Task description:
Write out exactly the lines of the entries below from the one holding "X162486152Y-64190000D02*" to the one holding "X120000000Y-72000000D02*", inclusive, and leave out all other lines.

[Extracted material — start]

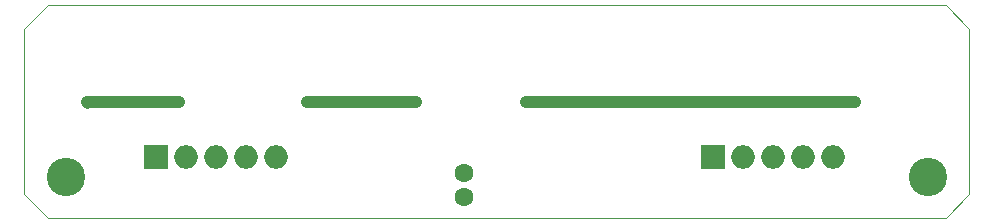
<source format=gbr>
%TF.GenerationSoftware,KiCad,Pcbnew,(7.0.0)*%
%TF.CreationDate,2023-10-30T21:48:47-03:00*%
%TF.ProjectId,QRE1113_Line_Sensors_x8,51524531-3131-4335-9f4c-696e655f5365,rev?*%
%TF.SameCoordinates,Original*%
%TF.FileFunction,Copper,L1,Top*%
%TF.FilePolarity,Positive*%
%FSLAX46Y46*%
G04 Gerber Fmt 4.6, Leading zero omitted, Abs format (unit mm)*
G04 Created by KiCad (PCBNEW (7.0.0)) date 2023-10-30 21:48:47*
%MOMM*%
%LPD*%
G01*
G04 APERTURE LIST*
%TA.AperFunction,ComponentPad*%
%ADD10C,3.250000*%
%TD*%
%TA.AperFunction,ComponentPad*%
%ADD11R,2.000000X2.000000*%
%TD*%
%TA.AperFunction,ComponentPad*%
%ADD12O,2.000000X2.000000*%
%TD*%
%TA.AperFunction,ComponentPad*%
%ADD13C,1.600000*%
%TD*%
%TA.AperFunction,ViaPad*%
%ADD14C,1.000000*%
%TD*%
%TA.AperFunction,Conductor*%
%ADD15C,1.000000*%
%TD*%
%TA.AperFunction,Conductor*%
%ADD16C,0.750000*%
%TD*%
%TA.AperFunction,Profile*%
%ADD17C,0.100000*%
%TD*%
G04 APERTURE END LIST*
D10*
%TO.P,H1,1*%
%TO.N,N/C*%
X123500000Y-70500000D03*
%TD*%
%TO.P,H2,1*%
%TO.N,N/C*%
X196500000Y-70500000D03*
%TD*%
D11*
%TO.P,J2,1,Pin_1*%
%TO.N,/OUT_8*%
X131137499Y-68789999D03*
D12*
%TO.P,J2,2,Pin_2*%
%TO.N,/OUT_7*%
X133677499Y-68789999D03*
%TO.P,J2,3,Pin_3*%
%TO.N,GND*%
X136217499Y-68789999D03*
%TO.P,J2,4,Pin_4*%
%TO.N,/OUT_5*%
X138757499Y-68789999D03*
%TO.P,J2,5,Pin_5*%
%TO.N,/OUT_6*%
X141297499Y-68789999D03*
%TD*%
D11*
%TO.P,J1,1,Pin_1*%
%TO.N,/OUT_4*%
X178302499Y-68789999D03*
D12*
%TO.P,J1,2,Pin_2*%
%TO.N,/OUT_3*%
X180842499Y-68789999D03*
%TO.P,J1,3,Pin_3*%
%TO.N,+3V3*%
X183382499Y-68789999D03*
%TO.P,J1,4,Pin_4*%
%TO.N,/OUT_2*%
X185922499Y-68789999D03*
%TO.P,J1,5,Pin_5*%
%TO.N,/OUT_1*%
X188462499Y-68789999D03*
%TD*%
D13*
%TO.P,C2,1*%
%TO.N,+3V3*%
X157200000Y-72200000D03*
%TO.P,C2,2*%
%TO.N,GND*%
X157200000Y-70200000D03*
%TD*%
D14*
%TO.N,GND*%
X125318453Y-64190000D03*
X143902304Y-64190000D03*
X181070000Y-64190000D03*
X171778076Y-64190000D03*
X190361924Y-64190000D03*
X133110000Y-64190000D03*
X162486152Y-64190000D03*
X153194228Y-64190000D03*
%TD*%
D15*
%TO.N,GND*%
X162486152Y-64190000D02*
X171778076Y-64190000D01*
X190361924Y-64190000D02*
X181070000Y-64190000D01*
X143902304Y-64190000D02*
X153194228Y-64190000D01*
X181070000Y-64190000D02*
X171778076Y-64190000D01*
D16*
X125355000Y-64375000D02*
X125320000Y-64340000D01*
D15*
X125318453Y-64190000D02*
X133110000Y-64190000D01*
%TD*%
D17*
X200000000Y-58000000D02*
X200000000Y-72000000D01*
X120000000Y-58000000D02*
X122000000Y-56000000D01*
X198000000Y-74000000D02*
X122000000Y-74000000D01*
X120000000Y-72000000D02*
X120000000Y-58000000D01*
X122000000Y-74000000D02*
X120000000Y-72000000D01*
X122000000Y-56000000D02*
X198000000Y-56000000D01*
X200000000Y-72000000D02*
X198000000Y-74000000D01*
X198000000Y-56000000D02*
X200000000Y-58000000D01*
M02*

</source>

[Extracted material — finish]

Answer to this exercise:
X162486152Y-64190000D02*
X171778076Y-64190000D01*
X190361924Y-64190000D02*
X181070000Y-64190000D01*
X143902304Y-64190000D02*
X153194228Y-64190000D01*
X181070000Y-64190000D02*
X171778076Y-64190000D01*
D16*
X125355000Y-64375000D02*
X125320000Y-64340000D01*
D15*
X125318453Y-64190000D02*
X133110000Y-64190000D01*
%TD*%
D17*
X200000000Y-58000000D02*
X200000000Y-72000000D01*
X120000000Y-58000000D02*
X122000000Y-56000000D01*
X198000000Y-74000000D02*
X122000000Y-74000000D01*
X120000000Y-72000000D02*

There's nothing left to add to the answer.